(Chart analysis data)
....
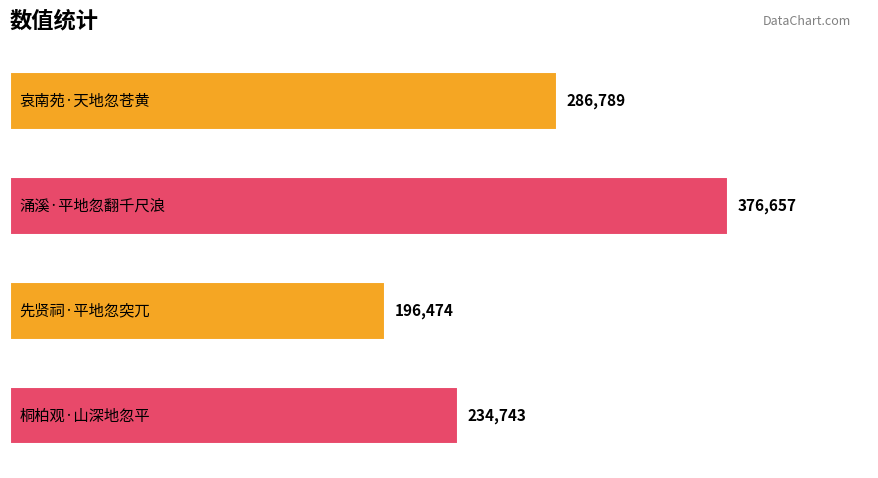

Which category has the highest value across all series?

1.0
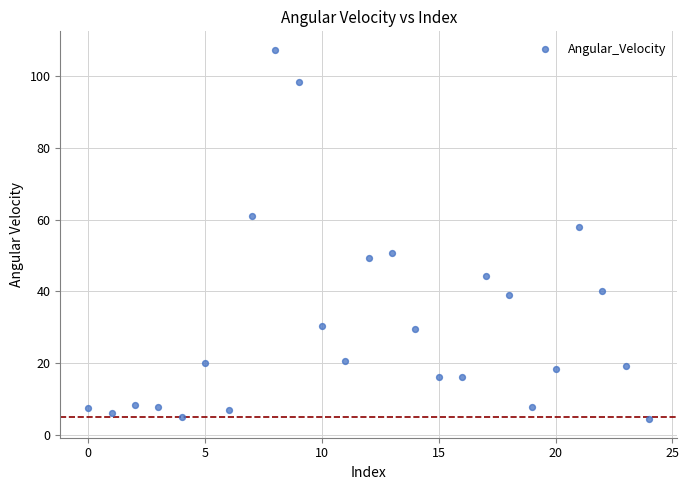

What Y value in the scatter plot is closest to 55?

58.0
....
[WHAT YOU NEED TO DO] Rewrite all of the data above, swapping every "value" for "number" and keeping everything else the same. Leave the pictures out.

[PROBLEM SOLUTION]
Which category has the highest number across all series?

1.0

What Y number in the scatter plot is closest to 55?

58.0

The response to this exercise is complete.